Former New Jersey Nets owner Lewis Katz and cable TV mogul H.F. “Gerry” Lenfest say Publisher Robert Hall was not authorized to fire Marimow on Monday and did not consult them.
Thursday’s lawsuit comes as their rift with co-owner George Norcross — an influential New Jersey Democrat, who is also chairman of the board of Cooper Health System — over Interstate General Media’s direction grows more public.
The lawsuit seeks Marimow’s return and Hall’s ouster. It alleges newsroom morale has plummeted. Current and former staffers have also signed an online petition supporting Marimow.
“Today’s filing was not unexpected,” said Dan Fee, a spokesman for the majority shareholders, including Norcross. “Unfortunately, one of the minority shareholders of Interstate General Media, Lewis Katz, has a well-documented history of attempting to interfere in the editorial and journalistic operations of the newspapers, something each of the owners publicly and in writing pledged not to do. This lawsuit is just the latest example.”

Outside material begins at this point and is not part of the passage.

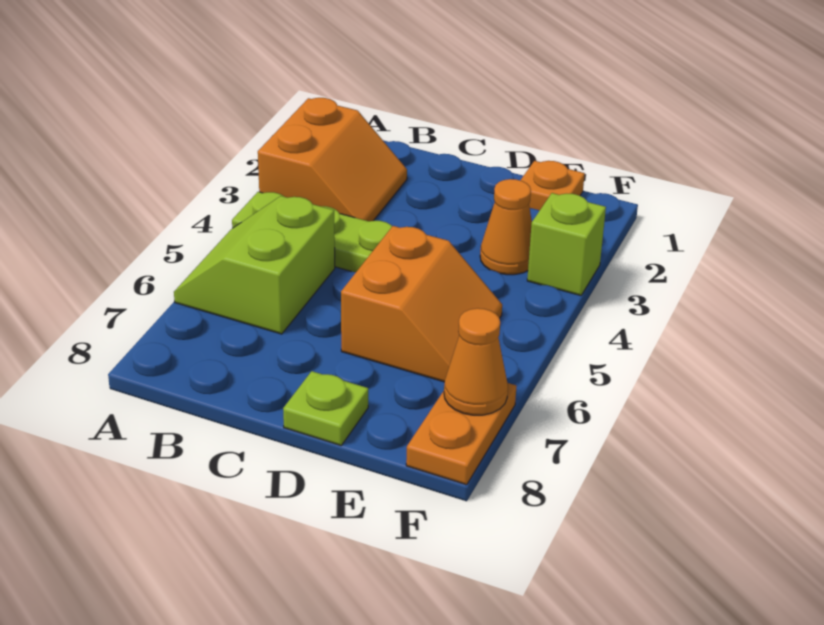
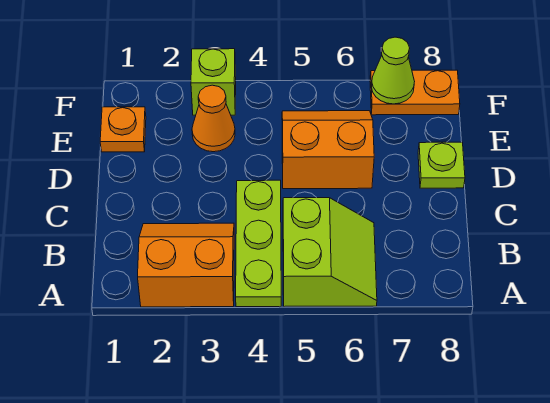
lime slope A5:B6 level 1 top B -> lime slope A5:B6 level 1 top 5
orange cone F7 level 2 -> lime cone F7 level 2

Fee went on to quote a legal opinion from Cozen and O’Connor saying Hall, the publisher, has authority to fire Marimow.
“It’s really heartening to have people of the quality and integrity of Lewis Katz and Gerry Lenfest supporting the Inquirer newsroom,” Marimow said in response to the news. “The fact that the two of them have filed this lawsuit reinforces their strong comittment and public spirit in terms of really a strong comittment to quality journalism in Philadelphia.” He declined to comment further.
Katz, Lenfest and Norcross formed Interstate General Media with other investors when they bought the Inquirer and the Philadelphia Daily News in April 2012 for $55 million.